With his report on Europe’s competitiveness in 2024, Mario Draghi reignited a central debate. He emphasized that Europe’s economic strength crucially depends on how well innovation, regulation, and technological capability are integrated. One of his key recommendations was to simplify and better align existing regulations in order to safeguard Europe’s competitiveness.
The European Commission is responding to these impulses with its planned Omnibus Agenda, which aims to significantly simplify and modernize the European regulatory framework by 2030. A key component of this agenda is the Digital Package, which also includes a review of European AI regulation. The goal is to make digital legislation more coherent and to facilitate its implementation for businesses and public authorities.
One year after presenting his report, Mario Draghi spoke again at the High-Level Conference on Competitiveness, using the AI Act as an example of the current challenges of balanced regulation. While the first provisions have been successfully implemented, he warned that the next phase, particularly concerning high-risk systems in sensitive areas such as healthcare or critical infrastructure, must remain proportionate and should not hinder innovation.
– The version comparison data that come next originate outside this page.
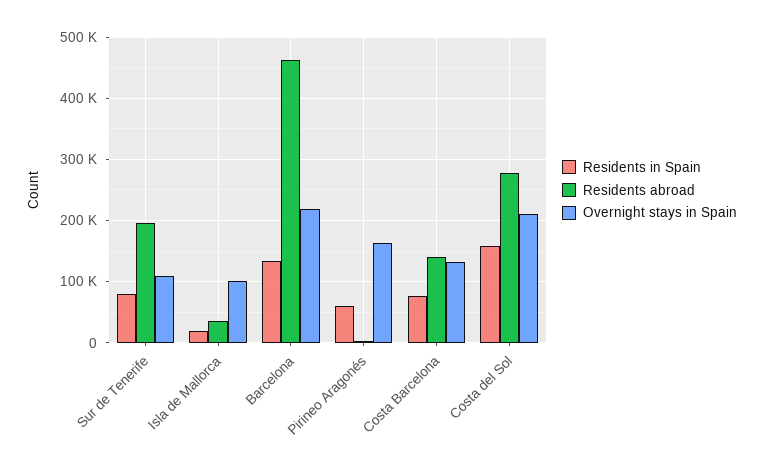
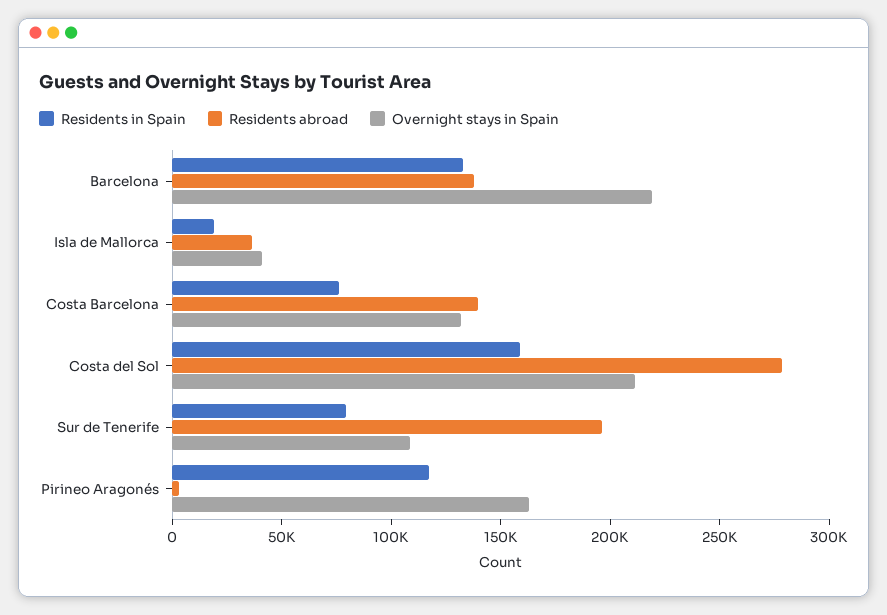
  {
    "Residents in Spain": {
      "Sur de Tenerife": 80000,
      "Isla de Mallorca": 20000,
      "Barcelona": 130000,
-     "Pirineo Aragonés": 60000,
+     "Pirineo Aragonés": 120000,
      "Costa Barcelona": 80000,
      "Costa del Sol": 160000
    },
    "Residents abroad": {
      "Sur de Tenerife": 200000,
      "Isla de Mallorca": 40000,
-     "Barcelona": 460000,
+     "Barcelona": 140000,
      "Pirineo Aragonés": 0,
      "Costa Barcelona": 140000,
      "Costa del Sol": 280000
    },
    "Overnight stays in Spain": {
      "Sur de Tenerife": 110000,
-     "Isla de Mallorca": 100000,
+     "Isla de Mallorca": 40000,
      "Barcelona": 220000,
      "Pirineo Aragonés": 160000,
      "Costa Barcelona": 130000,
      "Costa del Sol": 210000
    }
  }

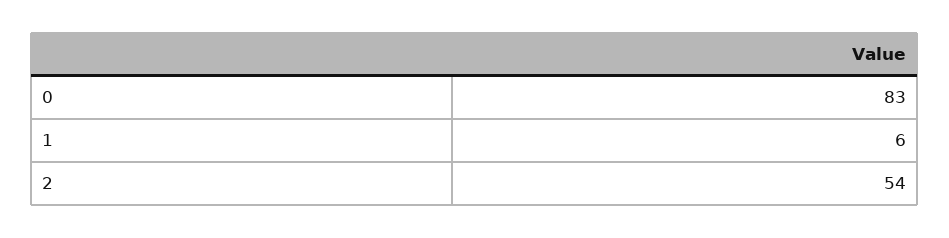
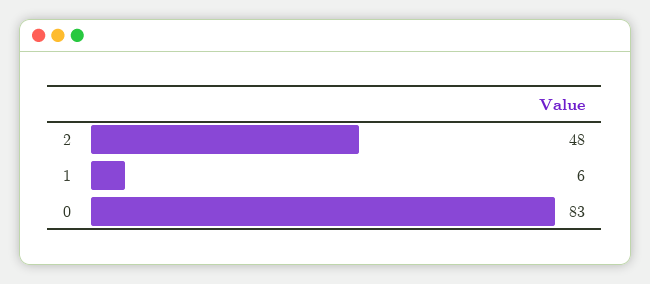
  {
    "0": 83,
    "1": 6,
-   "2": 54
+   "2": 48
  }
Against this background, the Bertelsmann Stiftung, supported by the German AI Association, which opened its network for the empirical part, has published the white paper “Simplifying European AI Regulation.” In it, Prof. Dr. Philipp Hacker, Dr. Robert Kilian, and Prof. Dr. Jana Costas illustrate how the AI Act, as part of the planned Digital Package, can be purposefully simplified to make it more practical without diminishing its protective effect. With this white paper, the authors aim to make a constructive contribution to the European regulatory debate and to demonstrate, using the example of the AI Act, what simplification can concretely mean. In the current discussion, simplification is often wrongly equated with deregulation; however, it actually refers to strengthening clarity, coherence, and the protection of fundamental rights.
A distinctive feature of the report is its empirical foundation. Through 15 interviews and an interdisciplinary workshop, experts from business, academia, and civil society contributed their perspectives. Their assessments show that the main obstacle is not the AI Act itself but the lack of coordination with existing European regulations. Small and medium-sized enterprises (SMEs) in particular face the challenge of having to comply with different obligations stemming from multiple legal acts simultaneously, which leads to high administrative burdens and legal uncertainty.
The white paper serves as a preliminary stage for a more in-depth analysis. This comprehensive follow-up study will be published at the end of November 2025.